Page 1 of 1

Increase number of nodes in CONFIGURATION file

Posted: Wed May 27, 2009 7:55 am
by manjot.chehal
Hi,


I am using a 4 node CONFIGURATION file. I want to increase it to 8 node CONFIGURATION file but i have below questions:
What all i should keep in mind before doing this?
Will it really increase performance of my datatsgae job?
Will it increase the number of datastage jobs which i can run simultaneously?
How should i get to know whether my server is SMP is MPP system?
How configuration file is mapped internally to CPU, I mean how it effects the datastage jobs performance?

Posted: Wed May 27, 2009 7:58 am
by miwinter
Hi,

Interview any time soon?

The Datastage documentation will answer most if not all of these queries - please refer to those. Furthermore, it's such an open-ended question, you should really educate yourself on the subject as a whole.

Re: Increase number of nodes in CONFIGURATION file

Posted: Thu May 28, 2009 8:08 am
by Dave Malia
manjot.chehal wrote:Hi,


I am using a 4 node CONFIGURATION file. I want to increase it to 8 node CONFIGURATION file but i have below questions:
What all i should keep in mind before doing this?
Will it really increase performance of my datatsgae job?
Will it increase the number of datastage jobs which i can run simultaneously?
How should i get to know whether my server is SMP is MPP system?
How configuration file is mapped internally to CPU, I mean how it effects the datastage jobs performance?
1. standard is to match nodes to CPU's (7 cpu, 7 node)
2. what the jobs are doing - small jobs better sequentially run (1 node), large jobs better using multi nodes - based on overheads to start parallel processing.
3. Assuming resources are not fully consumed then yest, parralelism generally improves performance (with point 2 having been considered)
4. Ask your server administrators... or find out what the terms mean..
5. Increasing nodes increases the number of processes per job thus decreasing a jobs duration - it does not allow more jobs to be run simultaniously, quite the opposite i should think as one job is using more resources.
6. dont know what you mean mapped?

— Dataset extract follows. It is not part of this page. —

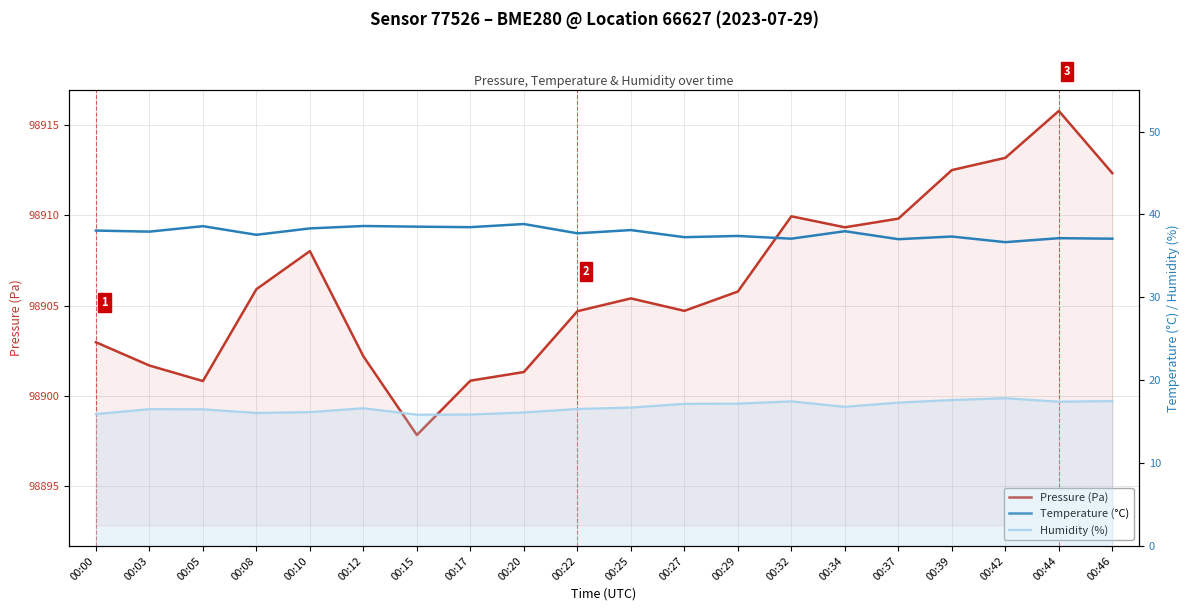

Rank the categories by Humidity (%) value from highest to lowest.

00:42, 00:39, 00:46, 00:32, 00:44, 00:37, 00:29, 00:27, 00:34, 00:25, 00:12, 00:22, 00:03, 00:05, 00:10, 00:20, 00:08, 00:00, 00:17, 00:15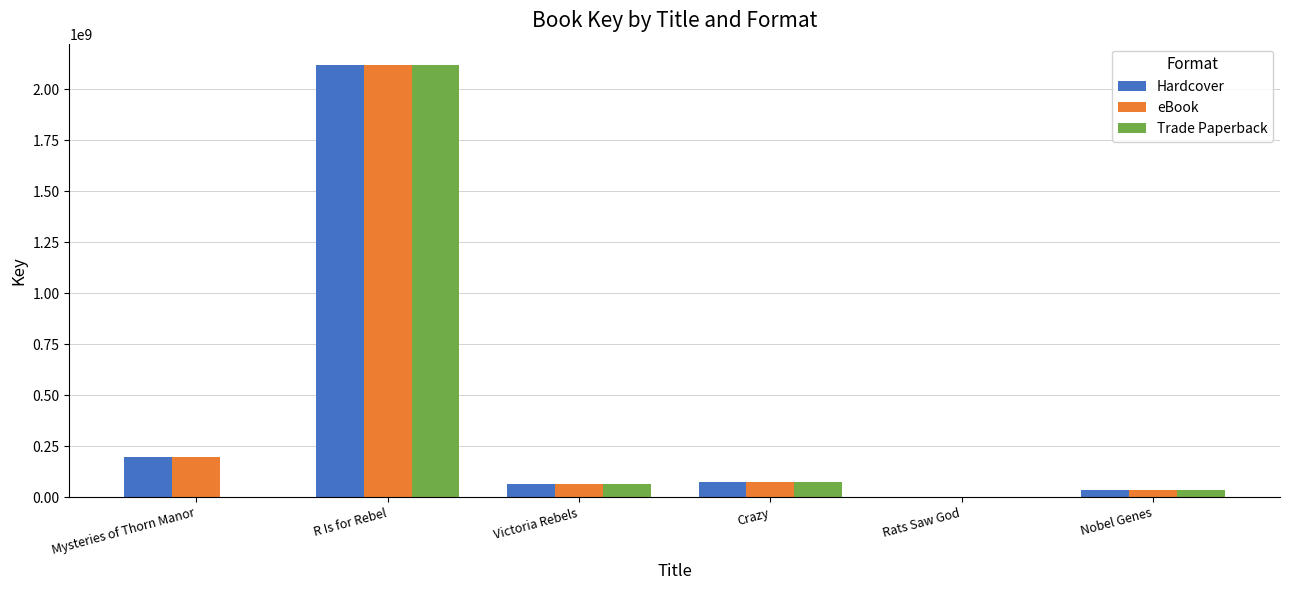

How many groups of bars are there?

6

It effects the performance based on what the jobs doing - just running 4 processes for one job wont help if they are all writing to the same heavily loaded file system...

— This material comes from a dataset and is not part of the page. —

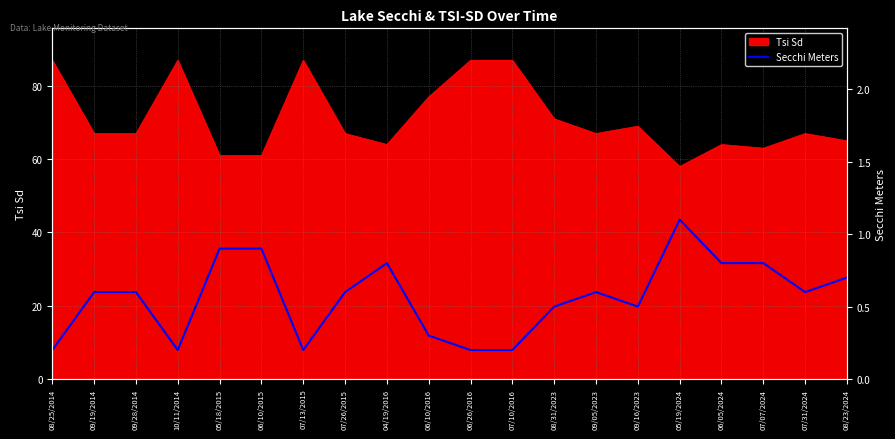

Where is Tsi Sd nearest to the value 72?

08/31/2023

Good luck in the interview and dont quote me... :o

Posted: Thu May 28, 2009 8:15 am
by miwinter
The answer to the first question is why I replied as I did initially... straight off the bat I don't use/know of a "standard" whereby you run as many nodes as you have CPUs :?

Posted: Thu May 28, 2009 4:38 pm
by ray.wurlod
The wonderful thing about standards is that there are so many from which to choose. I disagree with some of the above, and any answer I gave to the original question would be prefaced with "It depends, but...".

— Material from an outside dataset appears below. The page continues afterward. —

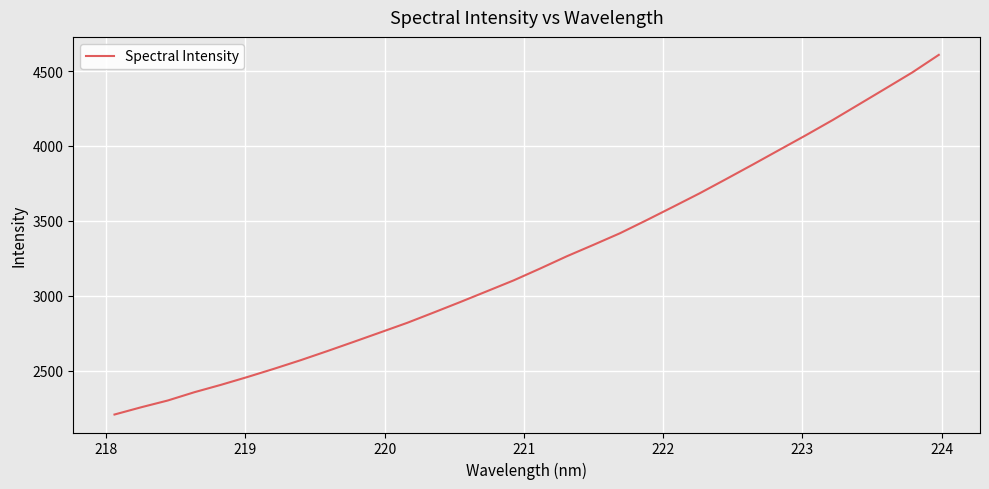

What is the difference between the maximum and minimum values?

2401.9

Posted: Thu May 28, 2009 5:24 pm
by chulett
With 'node' being a logical concept there's really nothing tying it to the number of physical CPUs... and certainly no "one to one" standard. As noted, it depends on a number of factors.

Posted: Fri May 29, 2009 2:56 am
by Dave Malia
Totally agree with you all on this subject which is why most of my answers pretty much said it depends on... or words to that effect.

The only way to know what the system can handle and whats a good configuration for the jobs being run is basically to do some performance tests with different configurationsm and some solid analysis.